→ **What you will do**: What lines below contain the string "Figure"? List them all.

◆ ◆ ◆ ◆ ◆

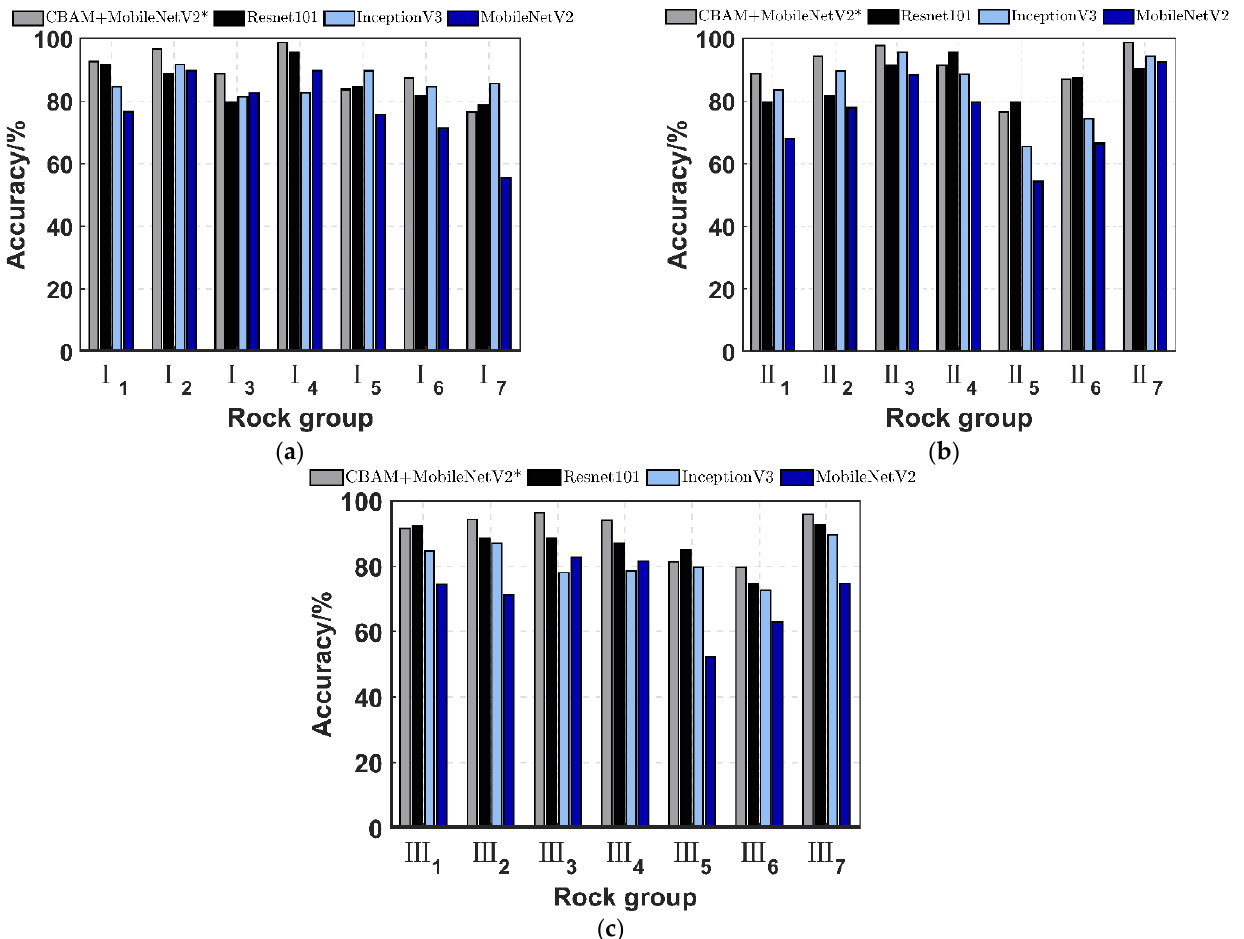
Figure 8. Comparison of correct classification rate of rock images. ( a ) Comparison of the accuracy of Class I lithology recognition; ( b ) Comparison of the accuracy of Class II lithology recognition; ( c ) Comparison of the accuracy of Class III lithology recognition.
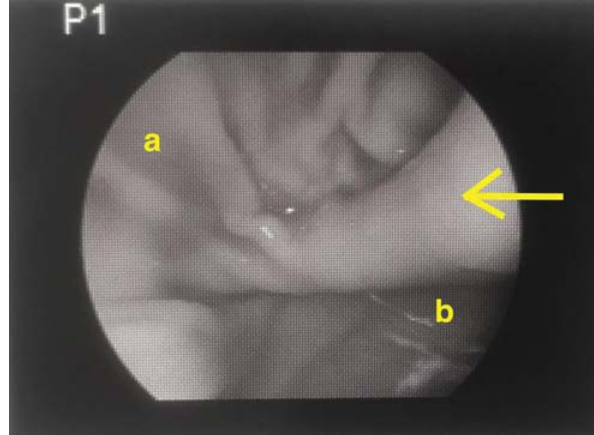
Fig. 3 Laparoscopic view of the mucosal diaphragm (arrow). a, proximal part (stomach); b, distal part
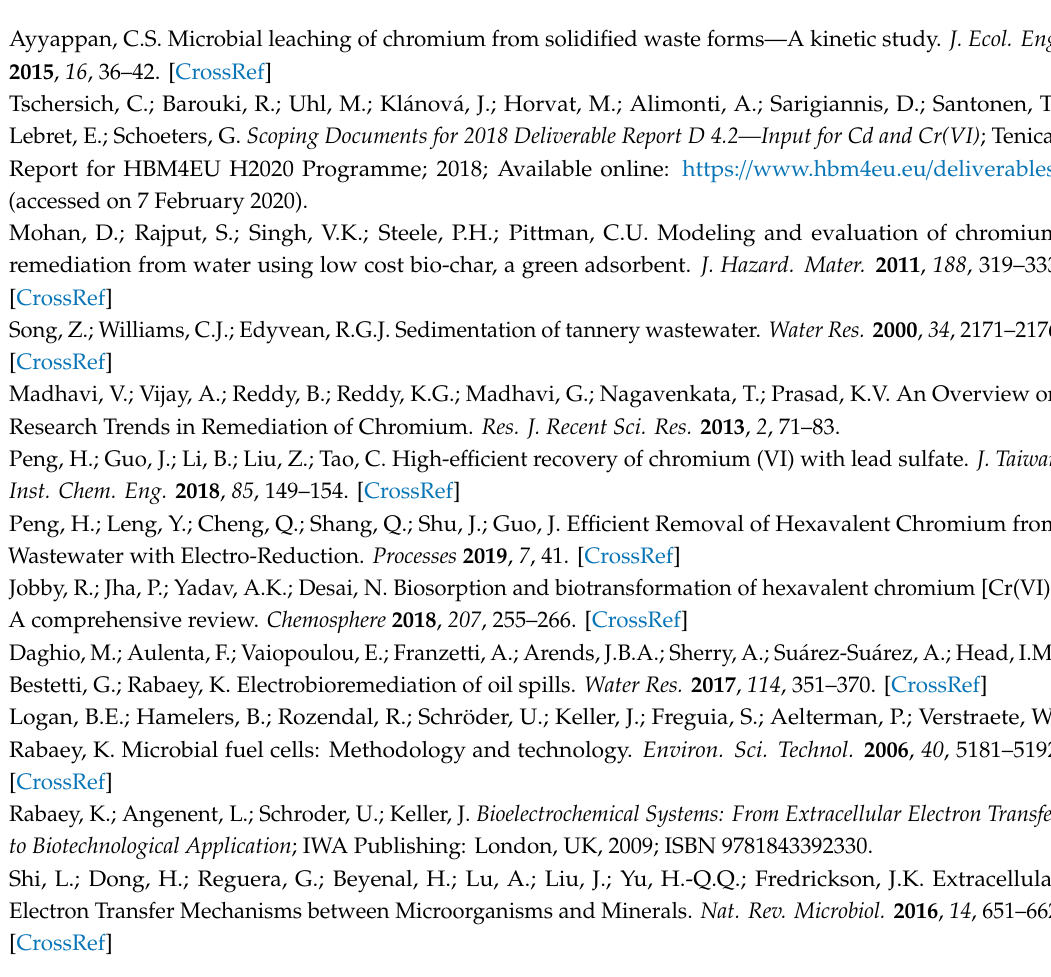
Figure S1: Rarefaction curves of bacterial communities based on OTUS, from the following reactors: t0 Ph. I, t0 Ph. II, POL − 0.3 V electrode, POL − 0.3 V, OC graphite, OC; Table S1: Species richness and diversity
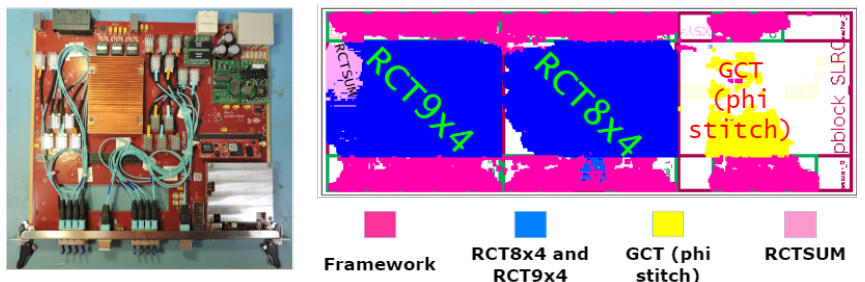
Figure 8. ( Left ): prototype APd1 board hosting the Xilinx XCVU9P C2104 package FPGA. ( Right ): Floor-planning and placement of the RCT and GCT algorithm on XCVU9P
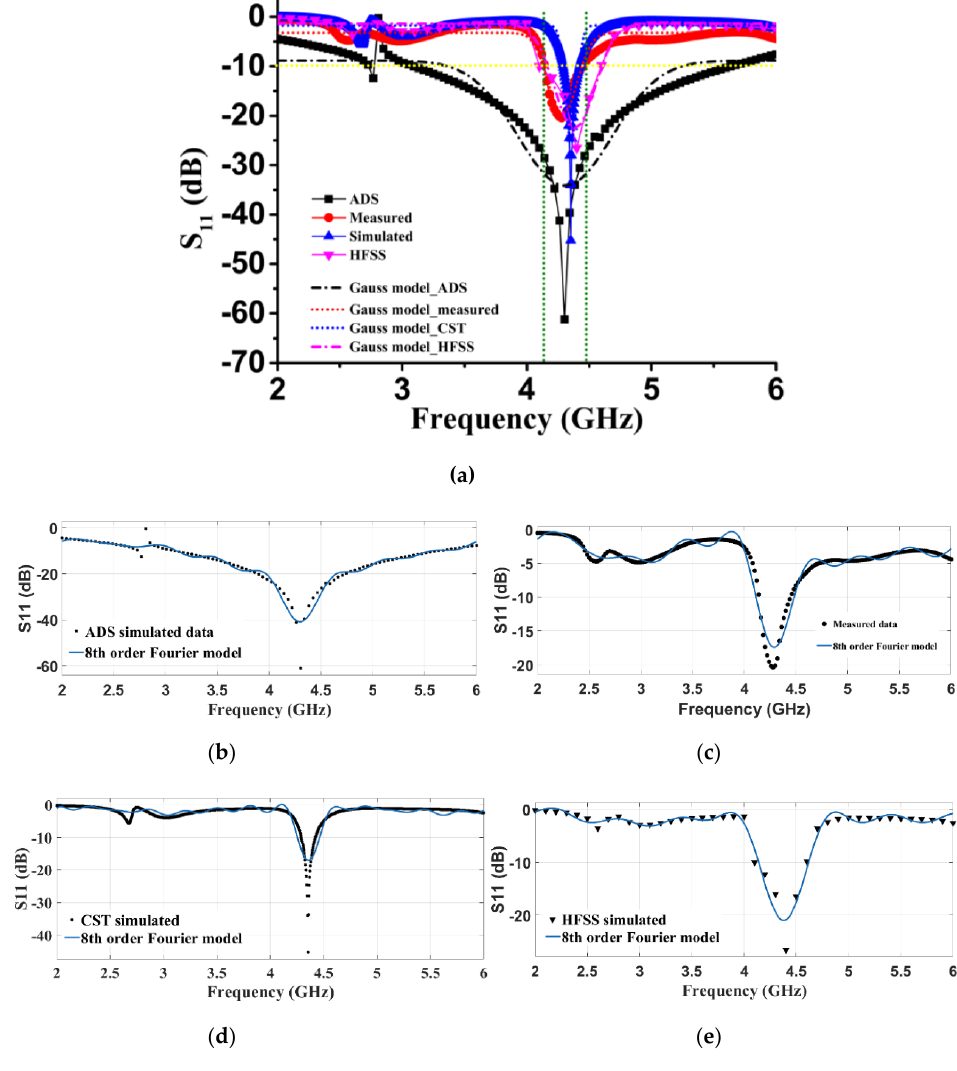
Figure 9. S 11 Response and data analysis using curve fitting ( a ) Gaussian model; Fourier transform method for ( b ) ADS; ( c ) Measured; ( d ) CST simulated; and ( e ) HFSS simulated.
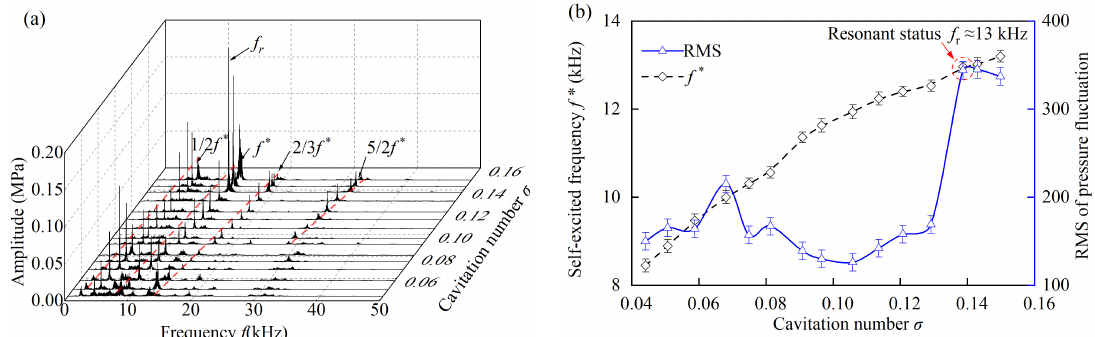
Figure 4. Different oscillation statuses of the self-excited waterjet. ( a ) Waterfall spectra of pressure fluctuation as a function of cavitation number; ( b ) frequency and pressure fluctuation RMSs as a function of cavitation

◆ ◆ ◆ ◆ ◆

→ **Result of this task**:
Figure 8. Comparison of correct classification rate of rock images. ( a ) Comparison of the accuracy of Class I lithology recognition; ( b ) Comparison of the accuracy of Class II lithology recognition; ( c ) Comparison of the accuracy of Class III lithology recognition.
Figure S1: Rarefaction curves of bacterial communities based on OTUS, from the following reactors: t0 Ph. I, t0 Ph. II, POL − 0.3 V electrode, POL − 0.3 V, OC graphite, OC; Table S1: Species richness and diversity
Figure 8. ( Left ): prototype APd1 board hosting the Xilinx XCVU9P C2104 package FPGA. ( Right ): Floor-planning and placement of the RCT and GCT algorithm on XCVU9P
Figure 9. S 11 Response and data analysis using curve fitting ( a ) Gaussian model; Fourier transform method for ( b ) ADS; ( c ) Measured; ( d ) CST simulated; and ( e ) HFSS simulated.
Figure 4. Different oscillation statuses of the self-excited waterjet. ( a ) Waterfall spectra of pressure fluctuation as a function of cavitation number; ( b ) frequency and pressure fluctuation RMSs as a function of cavitation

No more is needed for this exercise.